443. INSTRUMENTAL ANALYSIS LABORATORY 2 cr. Prerequisite: CH 263; corequisite: CH 441. Four hours of laboratory per week. Practice in instrumental analysis and experimental design, reflecting quantitative determinations and qualitative characterization of substances. Experiments are designed to utilize principles discussed in CH 441.
470. MOLECULAR METHODS LABORATORY 3 cr. Prerequisites: CH 435, 437, and permission of instructor; prerequisite/corequisite: BL 465 or 565. Eight hours of laboratory per week. Methods used in analysis of proteins and nucleic acids.
478. CHEMISTRY SEMINAR 0 cr. Prerequisites: CH 221-224. One hour per week. All chemistry majors are required to complete satisfactorily two semesters of CH 478. Meets one hour per week. Attendance at eight seminars per semester constitutes completion of this requirement. Offers the opportunity to learn about the frontiers of chemistry. Guest speakers from industry, government, and academe, including John Carroll faculty and students. Graded SA/FA.

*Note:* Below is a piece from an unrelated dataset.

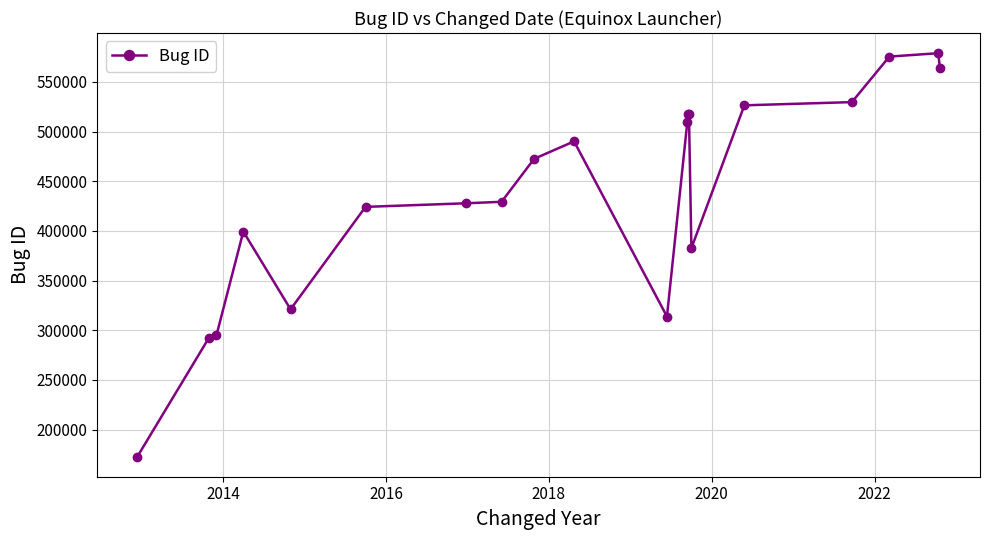

What is the smallest value displayed?

172882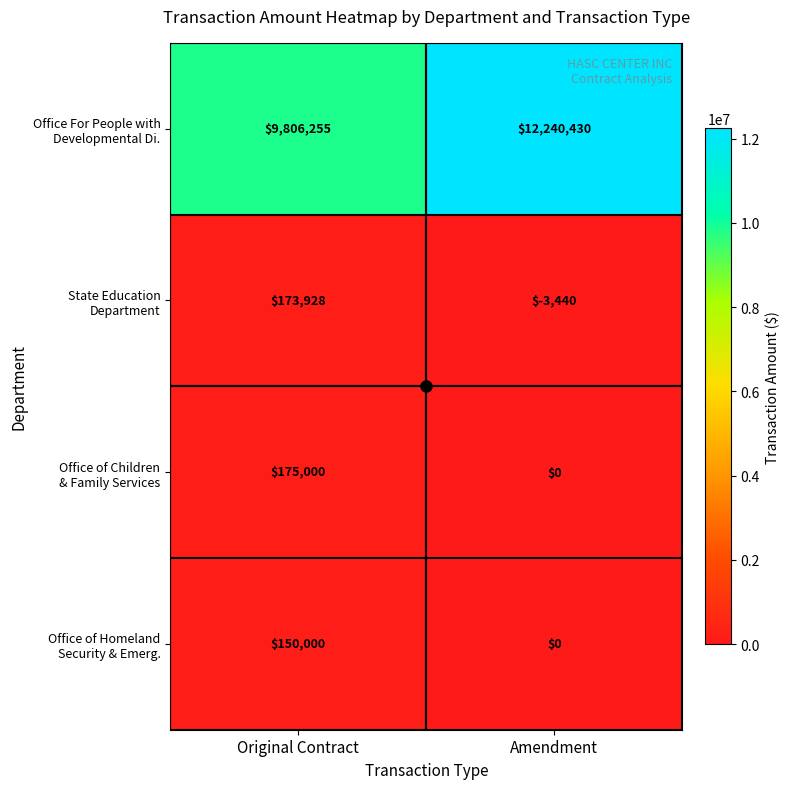

Which label corresponds to the smallest value in the chart?

Amendment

481. INORGANIC CHEMISTRY 3 cr. Prerequisite: CH 361 or 365. Principles correlating the chemistry of the elements and their compounds. Atomic structure, chemical periodicity, structure and bonding in molecules, symmetry and point groups, solid state materials, acid/base and redox chemistry, coordination chemistry, aspects of main group and transition metal chemistry.
482. INORGANIC CHEMISTRY LABORATORY 1 cr. Prerequisite: CH 367. Four hours of laboratory per week. Laboratory syntheses and analyses to illustrate the chemistry of the elements and their compounds.
495. SPECIAL TOPICS IN CHEMISTRY 1-3 cr. Subject matter not covered by established courses but of interest to faculty member involved. Topic announced in course schedule. May be repeated for credit.
498. INDEPENDENT STUDY 1-3 cr. Prerequisites: approval of faculty member and permission of department chair. Independent study under the supervision of a faculty member.